Nachtlied - Kapitel 162
El cielo sobre el mundo marcial está despejado - Parte uno: El cielo sobre el mundo marcial está despejado - Capítulo tres (1)
Nadie sabía de dónde venía esta mujer. Era como una flor de Udumbara que florece en una montaña desierta después de la lluvia, apareciendo y desapareciendo sin dejar rastro, para luego aparecer repentinamente en el mundo marcial.
Era de una belleza deslumbrante, pero a la vez caprichosa e impredecible. Confiando en su increíble habilidad para envenenar, actuaba temerariamente; su naturaleza era malvada y sus métodos, despiadados. En una ocasión, cegó a alguien simplemente porque la miró, y en otra, envenenó a toda la familia de parientes que habían acosado a una pobre viuda y a su huérfano.

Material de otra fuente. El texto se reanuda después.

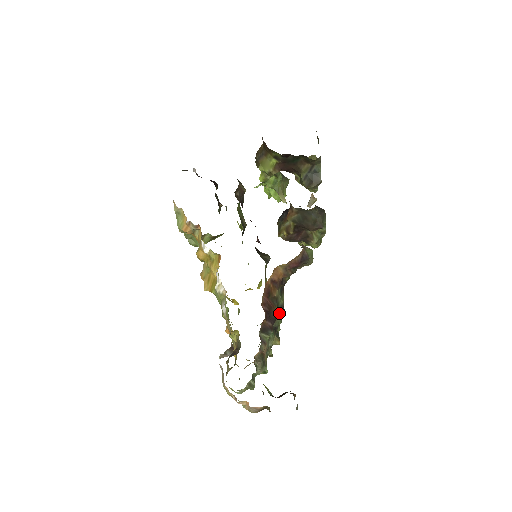
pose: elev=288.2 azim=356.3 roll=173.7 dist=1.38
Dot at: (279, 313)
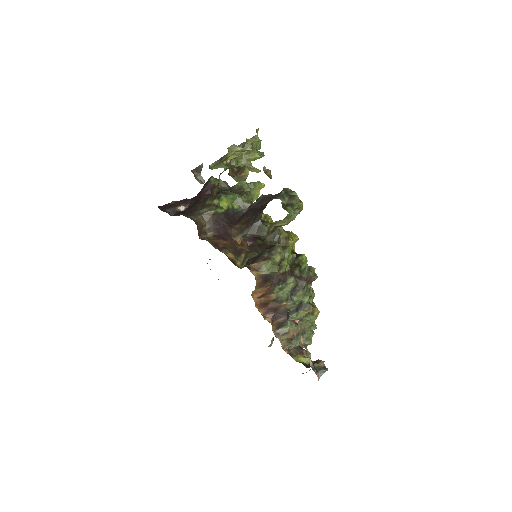
Dot at: (288, 303)
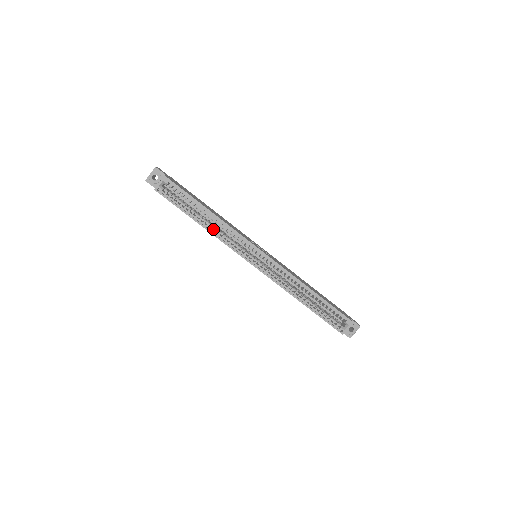
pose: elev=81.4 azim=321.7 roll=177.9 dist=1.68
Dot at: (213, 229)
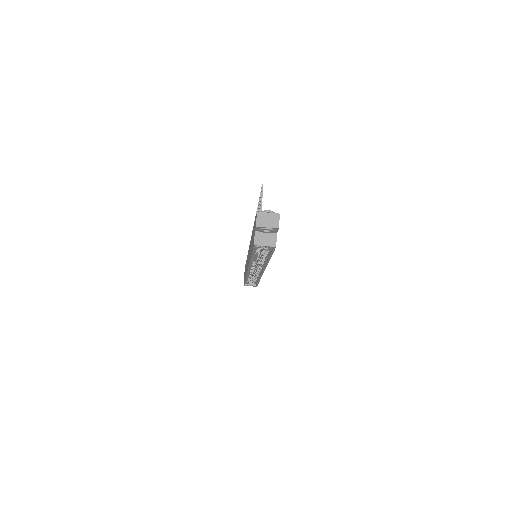
Dot at: occluded
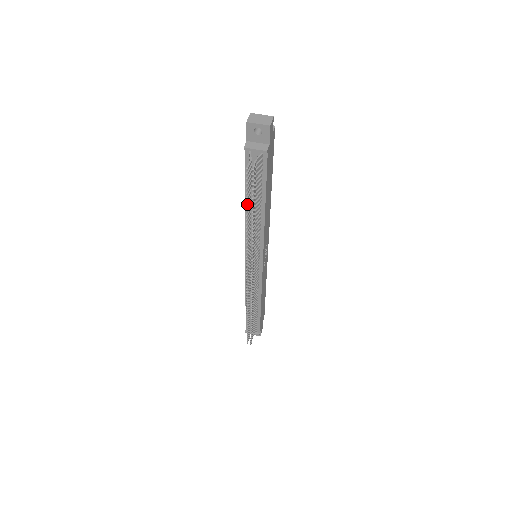
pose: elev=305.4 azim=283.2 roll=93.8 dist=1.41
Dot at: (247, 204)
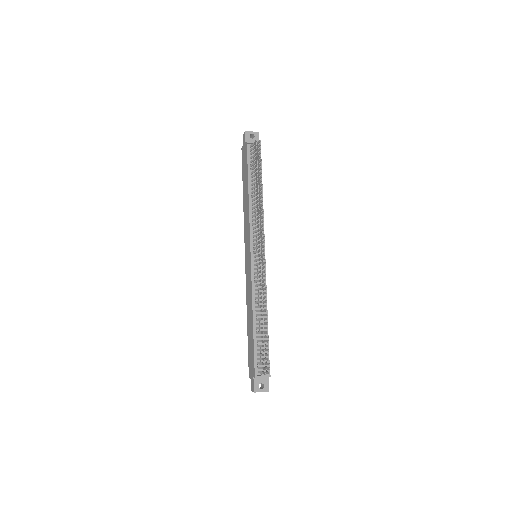
Dot at: (257, 171)
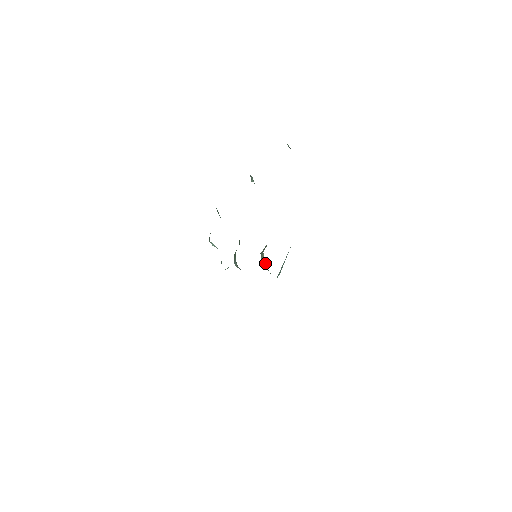
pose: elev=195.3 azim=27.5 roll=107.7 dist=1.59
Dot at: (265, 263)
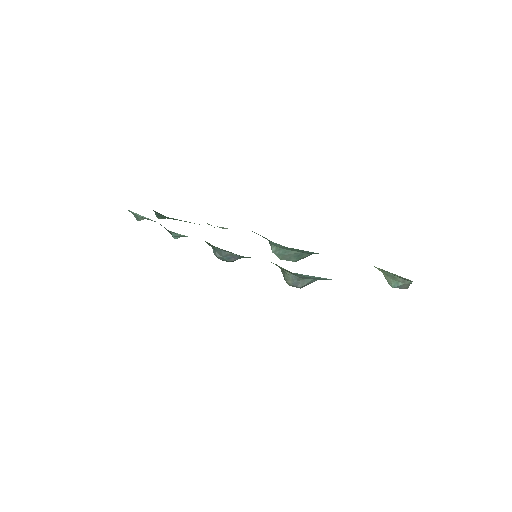
Dot at: (284, 274)
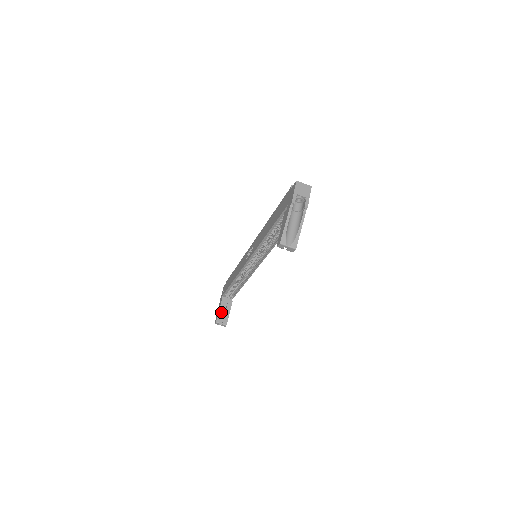
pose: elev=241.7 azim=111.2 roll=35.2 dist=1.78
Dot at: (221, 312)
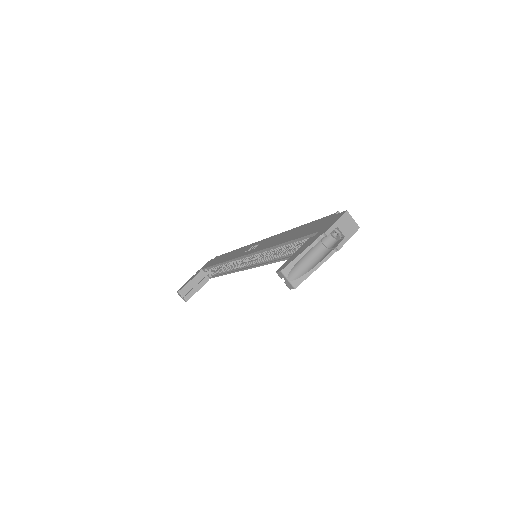
Dot at: (190, 285)
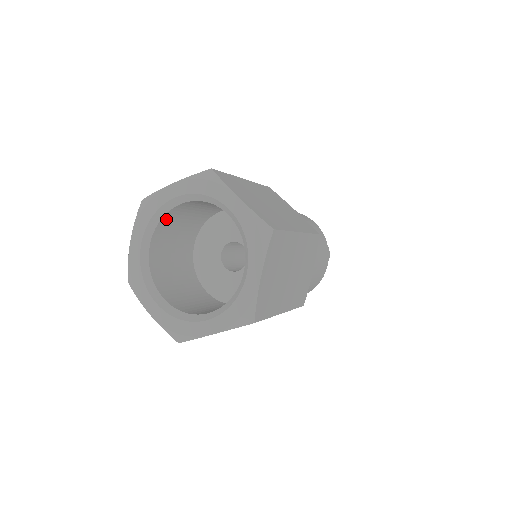
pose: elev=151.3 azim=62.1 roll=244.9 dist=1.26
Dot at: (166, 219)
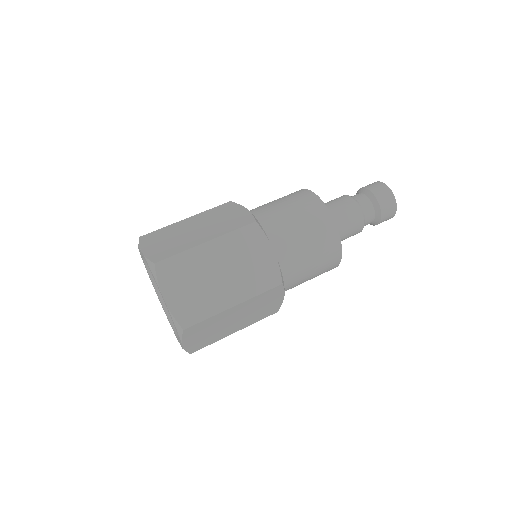
Dot at: occluded
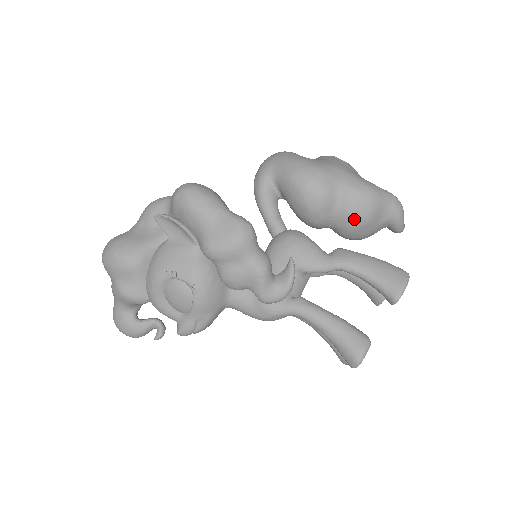
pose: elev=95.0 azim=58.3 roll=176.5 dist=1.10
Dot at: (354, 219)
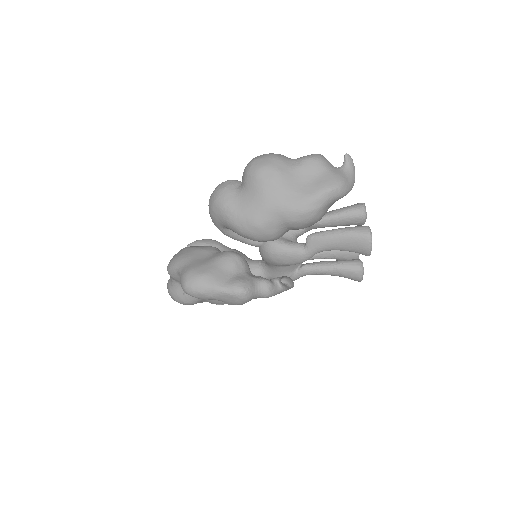
Dot at: occluded
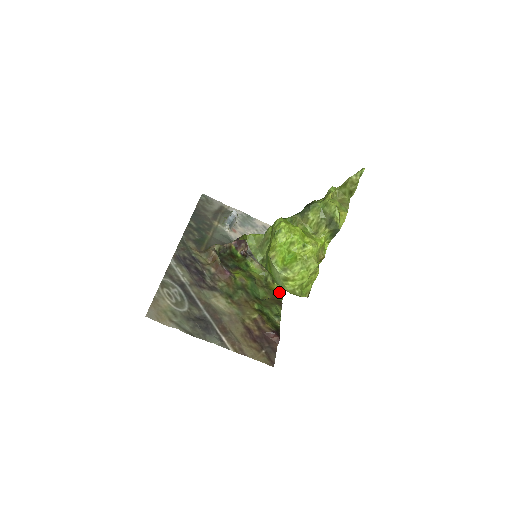
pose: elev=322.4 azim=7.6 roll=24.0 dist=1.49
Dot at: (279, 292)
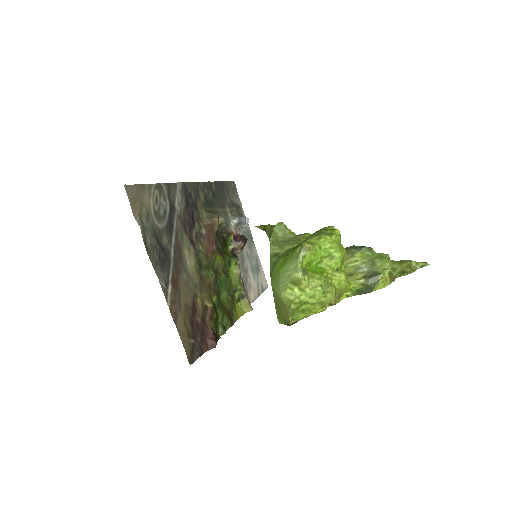
Dot at: (237, 313)
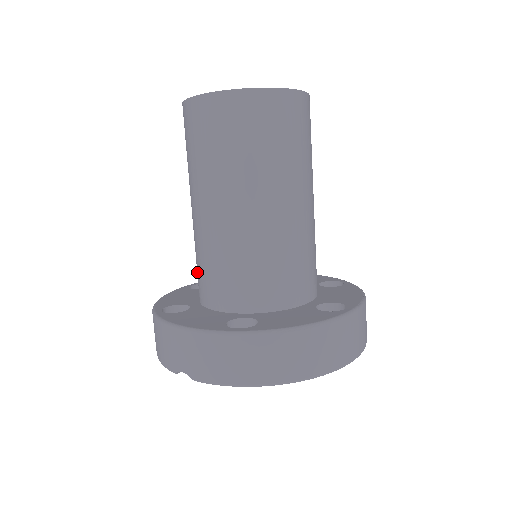
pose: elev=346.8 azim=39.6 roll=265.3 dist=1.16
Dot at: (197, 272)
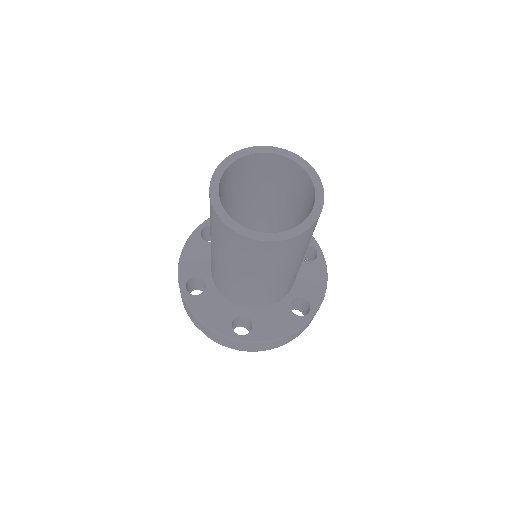
Dot at: (211, 266)
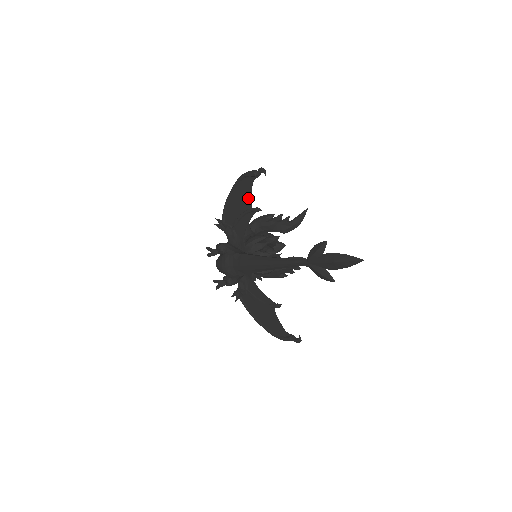
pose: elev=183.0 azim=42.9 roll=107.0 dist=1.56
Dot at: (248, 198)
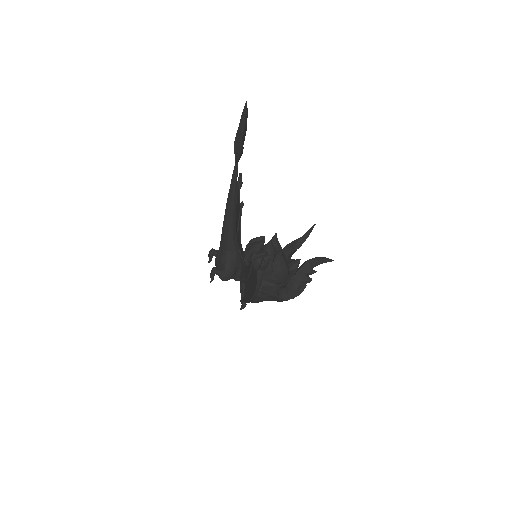
Dot at: (239, 206)
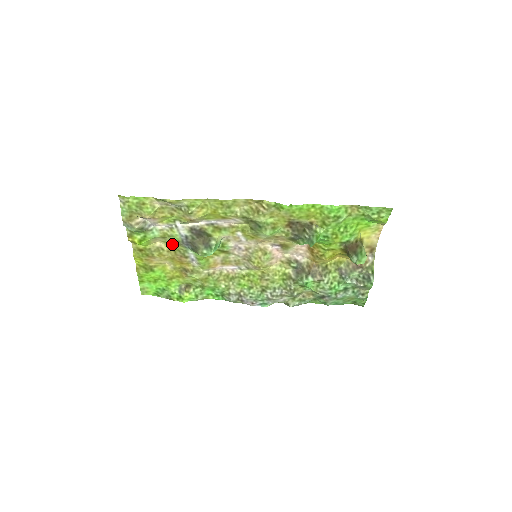
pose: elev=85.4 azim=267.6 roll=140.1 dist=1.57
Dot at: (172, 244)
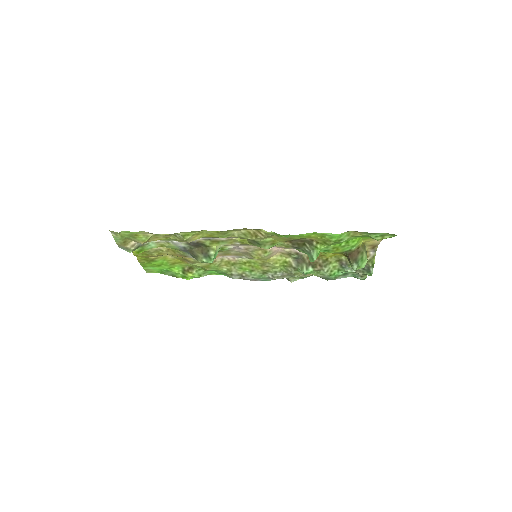
Dot at: occluded
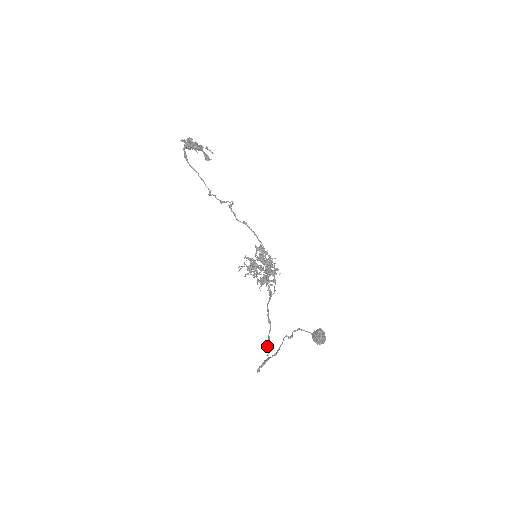
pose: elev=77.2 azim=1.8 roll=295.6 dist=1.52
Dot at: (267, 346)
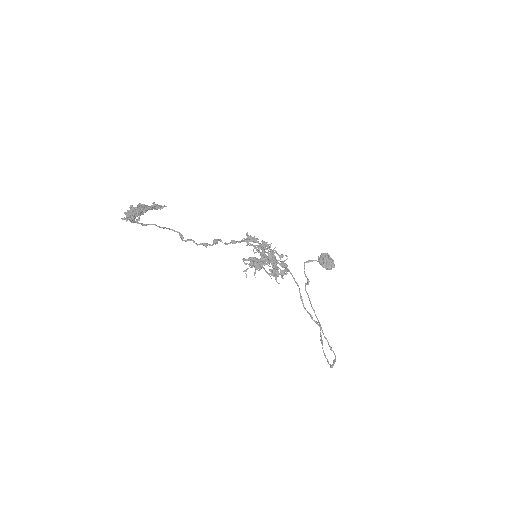
Dot at: (330, 348)
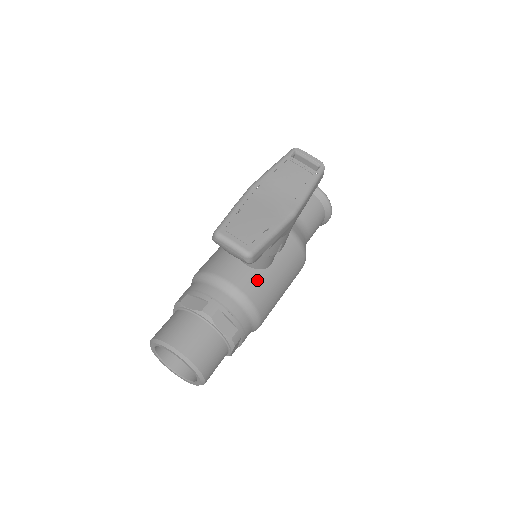
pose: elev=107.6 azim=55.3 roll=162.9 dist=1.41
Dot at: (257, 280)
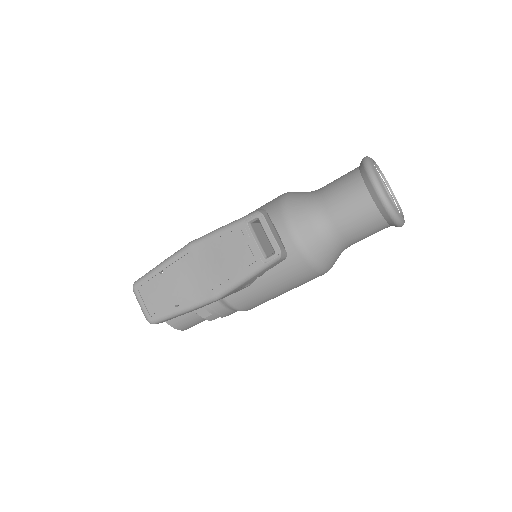
Dot at: occluded
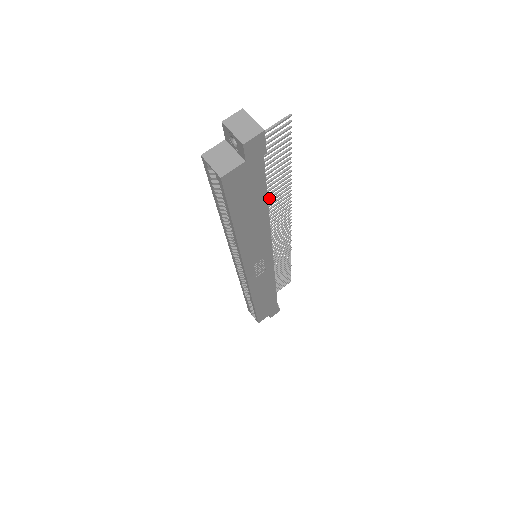
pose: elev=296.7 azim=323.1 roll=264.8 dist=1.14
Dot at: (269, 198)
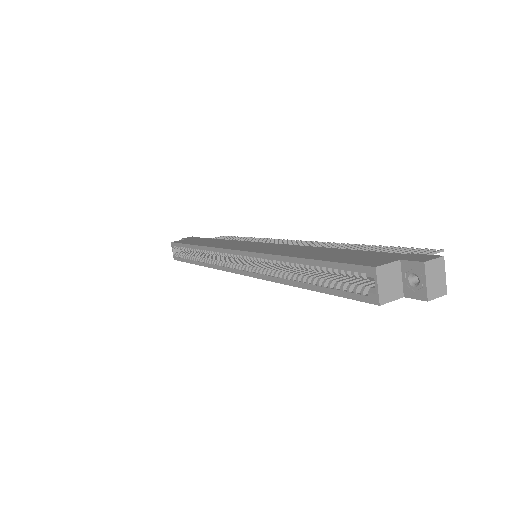
Dot at: occluded
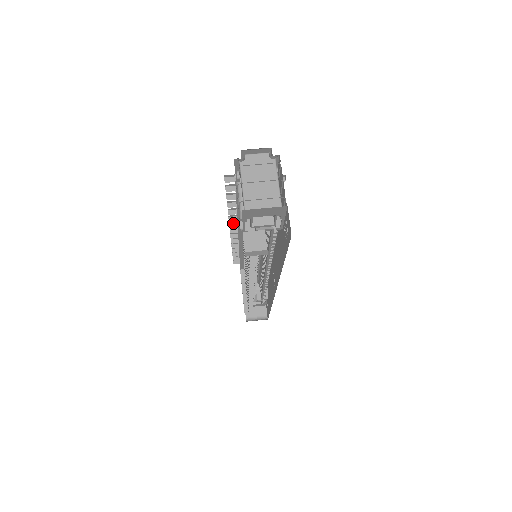
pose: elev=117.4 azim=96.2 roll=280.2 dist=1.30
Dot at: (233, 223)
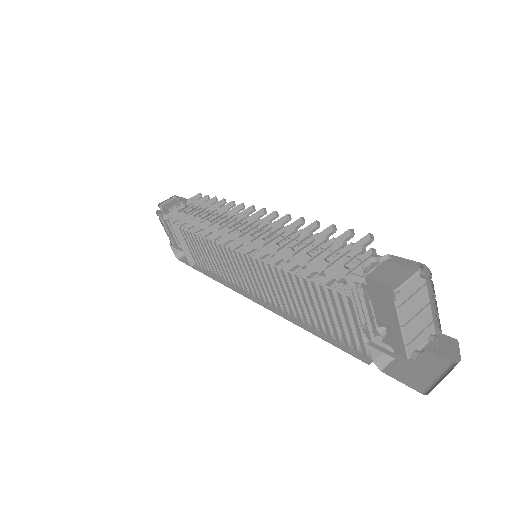
Dot at: (236, 241)
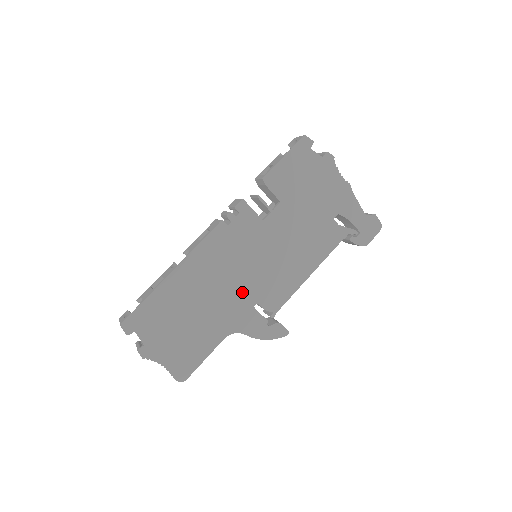
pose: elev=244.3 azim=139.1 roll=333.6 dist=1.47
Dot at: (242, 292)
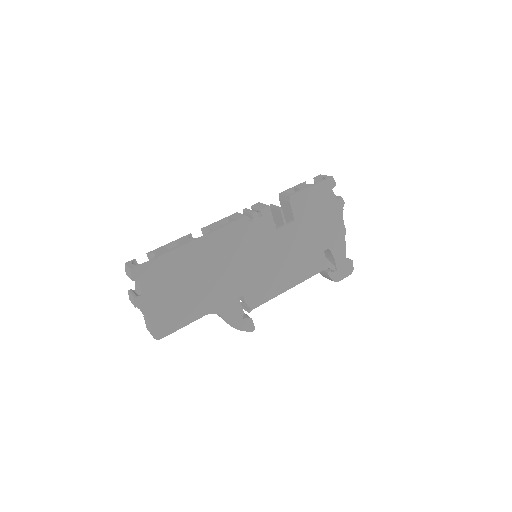
Dot at: (236, 281)
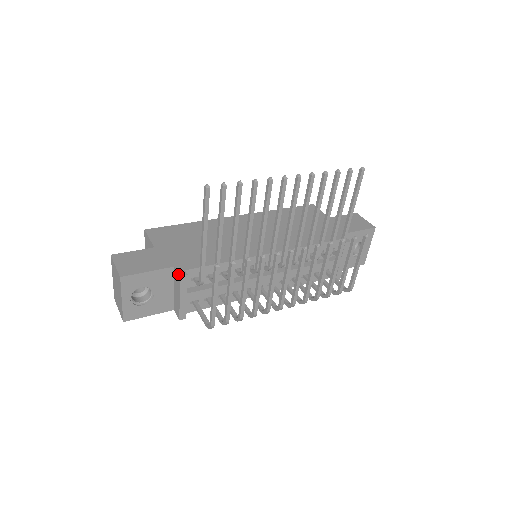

Llevaba apenas tres años en el mundo de las artes marciales, pero ya se había ganado innumerables enemigos mortales. Sin embargo, parecía que cuantos más enemigos tenía, más feliz era; cuanto más difícil era provocar a la gente, más ganas tenía de hacerlo; y cuanto más se encontraba en emboscada, más despreocupada y desinhibida se sentía.
Sin embargo, esta belleza aparentemente malvada y psicológicamente retorcida, al ser perseguida sin descanso por sus enemigos e intentar desesperadamente cruzar el mar en barco, descendió como una diosa al campo de batalla donde los héroes chinos se enfrentaban a los piratas japoneses, y arriesgó su vida para cambiar el rumbo de la batalla.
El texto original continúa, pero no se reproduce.